Amy Tan sings on the "Don't Quit Your Day Job" Records "Lit-Rock Sampler #1" and the "Stranger Than Fiction" double CD. She was a member of the Rock Bottom Remainders. She also has recorded the spoken-word lecture "Required Reading and Other Dangerous Subjects."
Amy Tan was born in Oakland, California, in 1952.
Her father, who was educated in Beijing and worked for the United States Information Service after the war, immigrated to America in 1947. Her mother came to the United States in 1949 shortly before the Communists seized control of Shanghai; she was forced to leave behind three daughters from a previous marriage.
Ms. Tan grew up in Fresno, Oakland, and Berkeley, as well as the suburbs of the San Francisco Bay Area. When she was fourteen, her father and older brother both died of brain tumors. Following this double tragedy, her mother took Amy and her younger brother to live in Europe, where she graduated from high school in Montreaux, Switzerland in 1969.
From 1969 to 1976, Ms. Tan attended five colleges: Linfield College in McMinnville, Oregon, where she met her husband, Lou DeMattei; San Jose City College; San Jose State University, from which she received a B.A. with a double major in English and Linguistics; University of California/Santa Cruz; and University of California/Berkeley.
Prior to writing fiction, Ms. Tan worked as a language development consultant to programs serving developmentally disabled children. In 1983, she became a freelance business writer for various companies, such as IBM, AT&T, and Apple Computers.
In 1985, Ms, Tan attended a writing workshop, for which she wrote the story "Rules of the Game," which later became part of The Joy Luck Club.

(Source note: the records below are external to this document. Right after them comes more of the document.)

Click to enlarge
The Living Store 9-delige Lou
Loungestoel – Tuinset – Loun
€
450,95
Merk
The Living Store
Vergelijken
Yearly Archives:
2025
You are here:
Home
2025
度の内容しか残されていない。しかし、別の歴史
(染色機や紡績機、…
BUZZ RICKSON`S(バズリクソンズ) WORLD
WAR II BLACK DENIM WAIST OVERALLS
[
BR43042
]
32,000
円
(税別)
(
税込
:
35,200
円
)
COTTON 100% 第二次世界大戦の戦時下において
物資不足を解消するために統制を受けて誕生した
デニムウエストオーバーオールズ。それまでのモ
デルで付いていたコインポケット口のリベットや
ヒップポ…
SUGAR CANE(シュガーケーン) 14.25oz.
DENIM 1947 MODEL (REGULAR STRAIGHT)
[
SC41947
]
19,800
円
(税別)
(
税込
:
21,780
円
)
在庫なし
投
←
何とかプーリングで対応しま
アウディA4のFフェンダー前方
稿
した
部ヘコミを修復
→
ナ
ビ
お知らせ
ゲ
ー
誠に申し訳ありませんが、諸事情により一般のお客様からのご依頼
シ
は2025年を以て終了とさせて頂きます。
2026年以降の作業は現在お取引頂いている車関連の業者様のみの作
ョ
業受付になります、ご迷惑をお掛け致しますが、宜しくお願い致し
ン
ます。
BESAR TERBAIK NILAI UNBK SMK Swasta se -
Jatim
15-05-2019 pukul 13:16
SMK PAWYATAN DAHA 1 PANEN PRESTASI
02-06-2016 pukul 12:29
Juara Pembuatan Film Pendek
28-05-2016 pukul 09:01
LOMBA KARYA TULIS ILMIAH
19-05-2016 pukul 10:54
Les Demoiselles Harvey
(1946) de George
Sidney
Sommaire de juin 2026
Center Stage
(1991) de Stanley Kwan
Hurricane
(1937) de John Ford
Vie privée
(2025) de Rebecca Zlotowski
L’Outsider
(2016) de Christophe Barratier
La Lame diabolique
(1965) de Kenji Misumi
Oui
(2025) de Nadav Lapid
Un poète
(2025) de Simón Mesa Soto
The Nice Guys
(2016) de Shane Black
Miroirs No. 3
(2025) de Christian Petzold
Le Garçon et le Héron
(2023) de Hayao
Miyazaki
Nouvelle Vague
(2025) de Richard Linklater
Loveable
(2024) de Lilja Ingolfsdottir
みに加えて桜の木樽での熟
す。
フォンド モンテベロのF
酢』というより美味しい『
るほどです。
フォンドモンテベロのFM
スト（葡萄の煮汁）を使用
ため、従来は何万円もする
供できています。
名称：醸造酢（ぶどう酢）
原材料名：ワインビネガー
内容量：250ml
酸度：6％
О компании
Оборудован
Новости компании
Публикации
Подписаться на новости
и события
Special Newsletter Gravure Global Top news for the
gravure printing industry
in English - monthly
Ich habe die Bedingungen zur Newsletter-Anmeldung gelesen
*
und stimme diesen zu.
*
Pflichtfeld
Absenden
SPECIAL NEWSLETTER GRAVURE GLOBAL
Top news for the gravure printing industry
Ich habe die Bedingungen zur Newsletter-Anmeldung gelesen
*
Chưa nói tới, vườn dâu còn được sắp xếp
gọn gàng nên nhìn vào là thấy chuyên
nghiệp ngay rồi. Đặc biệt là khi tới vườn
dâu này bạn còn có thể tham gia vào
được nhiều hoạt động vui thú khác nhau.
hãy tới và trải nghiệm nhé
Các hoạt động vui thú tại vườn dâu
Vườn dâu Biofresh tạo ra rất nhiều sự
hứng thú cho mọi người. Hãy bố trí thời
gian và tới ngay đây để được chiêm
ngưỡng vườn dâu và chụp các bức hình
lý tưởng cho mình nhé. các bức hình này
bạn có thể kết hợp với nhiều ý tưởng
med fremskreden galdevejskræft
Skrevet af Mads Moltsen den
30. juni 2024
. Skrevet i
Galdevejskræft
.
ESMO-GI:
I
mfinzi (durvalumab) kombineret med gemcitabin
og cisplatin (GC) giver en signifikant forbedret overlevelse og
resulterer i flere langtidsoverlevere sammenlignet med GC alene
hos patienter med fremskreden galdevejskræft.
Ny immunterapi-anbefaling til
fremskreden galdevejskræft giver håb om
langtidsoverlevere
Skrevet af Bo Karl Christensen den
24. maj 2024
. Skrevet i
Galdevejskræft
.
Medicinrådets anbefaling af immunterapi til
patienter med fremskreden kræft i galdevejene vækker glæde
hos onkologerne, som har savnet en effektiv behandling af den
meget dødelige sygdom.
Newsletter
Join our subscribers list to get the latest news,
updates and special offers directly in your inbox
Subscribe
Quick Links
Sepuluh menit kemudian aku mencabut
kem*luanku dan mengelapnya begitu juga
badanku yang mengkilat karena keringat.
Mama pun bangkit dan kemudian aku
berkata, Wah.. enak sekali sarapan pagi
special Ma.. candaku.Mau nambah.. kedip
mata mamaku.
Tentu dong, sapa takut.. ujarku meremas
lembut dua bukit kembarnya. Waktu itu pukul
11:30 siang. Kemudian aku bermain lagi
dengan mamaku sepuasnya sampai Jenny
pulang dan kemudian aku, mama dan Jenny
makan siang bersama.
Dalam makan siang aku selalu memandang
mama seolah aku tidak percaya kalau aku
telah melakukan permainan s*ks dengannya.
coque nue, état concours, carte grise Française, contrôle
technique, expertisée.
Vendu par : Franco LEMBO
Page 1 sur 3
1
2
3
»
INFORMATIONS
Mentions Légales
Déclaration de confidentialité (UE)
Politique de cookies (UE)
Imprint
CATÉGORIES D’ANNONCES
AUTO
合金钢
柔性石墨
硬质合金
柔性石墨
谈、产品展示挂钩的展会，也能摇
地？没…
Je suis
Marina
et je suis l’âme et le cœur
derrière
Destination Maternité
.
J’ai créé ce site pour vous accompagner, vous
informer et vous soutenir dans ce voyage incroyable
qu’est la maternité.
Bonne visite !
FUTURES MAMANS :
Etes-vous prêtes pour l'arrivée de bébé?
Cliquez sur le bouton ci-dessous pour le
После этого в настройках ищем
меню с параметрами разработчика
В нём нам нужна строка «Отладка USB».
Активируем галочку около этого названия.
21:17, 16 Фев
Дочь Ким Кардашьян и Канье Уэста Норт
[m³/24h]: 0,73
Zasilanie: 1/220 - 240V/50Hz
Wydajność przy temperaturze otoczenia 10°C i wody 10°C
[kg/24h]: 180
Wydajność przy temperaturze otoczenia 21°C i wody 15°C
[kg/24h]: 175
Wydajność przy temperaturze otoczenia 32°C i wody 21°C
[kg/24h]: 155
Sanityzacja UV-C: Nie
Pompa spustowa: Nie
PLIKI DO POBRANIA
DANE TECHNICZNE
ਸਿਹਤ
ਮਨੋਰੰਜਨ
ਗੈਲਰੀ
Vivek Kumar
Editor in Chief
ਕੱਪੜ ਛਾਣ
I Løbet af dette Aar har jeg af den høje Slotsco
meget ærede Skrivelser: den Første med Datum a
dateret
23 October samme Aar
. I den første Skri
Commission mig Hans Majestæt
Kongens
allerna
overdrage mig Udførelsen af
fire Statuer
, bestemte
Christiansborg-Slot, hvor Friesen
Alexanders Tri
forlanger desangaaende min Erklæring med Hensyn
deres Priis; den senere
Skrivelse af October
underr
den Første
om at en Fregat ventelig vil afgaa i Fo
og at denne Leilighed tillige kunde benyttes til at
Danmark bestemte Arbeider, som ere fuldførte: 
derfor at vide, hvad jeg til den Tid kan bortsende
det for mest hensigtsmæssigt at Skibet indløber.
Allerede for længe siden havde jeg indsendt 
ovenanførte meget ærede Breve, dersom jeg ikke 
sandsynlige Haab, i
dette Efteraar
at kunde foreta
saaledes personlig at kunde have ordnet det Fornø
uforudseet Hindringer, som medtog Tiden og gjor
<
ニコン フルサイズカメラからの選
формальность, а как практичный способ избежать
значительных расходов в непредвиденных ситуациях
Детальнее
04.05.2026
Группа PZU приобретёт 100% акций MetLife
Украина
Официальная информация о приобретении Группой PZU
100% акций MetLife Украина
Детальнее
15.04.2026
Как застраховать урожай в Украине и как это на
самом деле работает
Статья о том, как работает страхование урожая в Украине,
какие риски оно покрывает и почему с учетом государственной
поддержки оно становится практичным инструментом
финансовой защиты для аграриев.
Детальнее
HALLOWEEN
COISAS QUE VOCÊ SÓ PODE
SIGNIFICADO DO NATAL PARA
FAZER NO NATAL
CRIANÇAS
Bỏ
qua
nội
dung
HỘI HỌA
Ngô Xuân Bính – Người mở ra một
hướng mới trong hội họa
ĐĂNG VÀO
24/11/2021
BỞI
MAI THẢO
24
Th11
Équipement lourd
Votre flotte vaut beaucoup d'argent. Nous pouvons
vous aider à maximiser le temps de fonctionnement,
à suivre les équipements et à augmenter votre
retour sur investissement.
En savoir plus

Her first work of fiction, The Joy Luck Club, was published by G.P. Putnam's Sons in 1989, and became the longest running bestseller on the New York Times bestseller list in 1989. It was also a finalist for the National Book Award and the National Book Critics Circle Award. It received the Bay Area Book Reviewers Award for Fiction and the Commonwealth Club Gold Award. The book has been translated into over 20 languages, including Chinese.
Her second book, The Kitchen God's Wife, was published in 1991 and was soon the number one bestseller on the New York Times hardcover list. It also appeared on the Canadian, British, Australian, Danish, Spanish, Norwegian, and German bestseller lists.
In 1995, Putnam published Ms. Tan's third novel, The Hundred Secret Senses. It appeared immediately on the New York Times bestseller list, where it remained for several months, and was short-listed for the Bay Area Book Reviewer's prize.
Ms. Tan's stories have appeared in The Atlantic, Grand Street, Lear's, McCall's, Ladies Home Journal, The New Yorker, and other magazines, as well as numerous anthologies. Her essay, "Mother Tongue," was published in The Threepenny Review and was selected for the 1991 edition of Best American Essays. Her books are assigned reading in many high schools and colleges. The Joy Luck Club was selected for the literature portion of the 1992-3 Academic Decathlon, a national scholastic competition for high school students.
Amy Tan and illustrator Gretchen Schields have published two books, The Moon Lady and The Chinese Siamese Cat. Ms. Tan co-wrote the screen play to The Joy Luck Club with Ron Bass, and she was also a co-producer with Mr. Bass and director Wayne Wang on the Disney film. She is planning to work again with the same team on other filmed translations of her fiction.
Ms. Tan has been a resident at the Yaddo Colony, is a board member of PEN American Center, and lives in San Francisco and New York.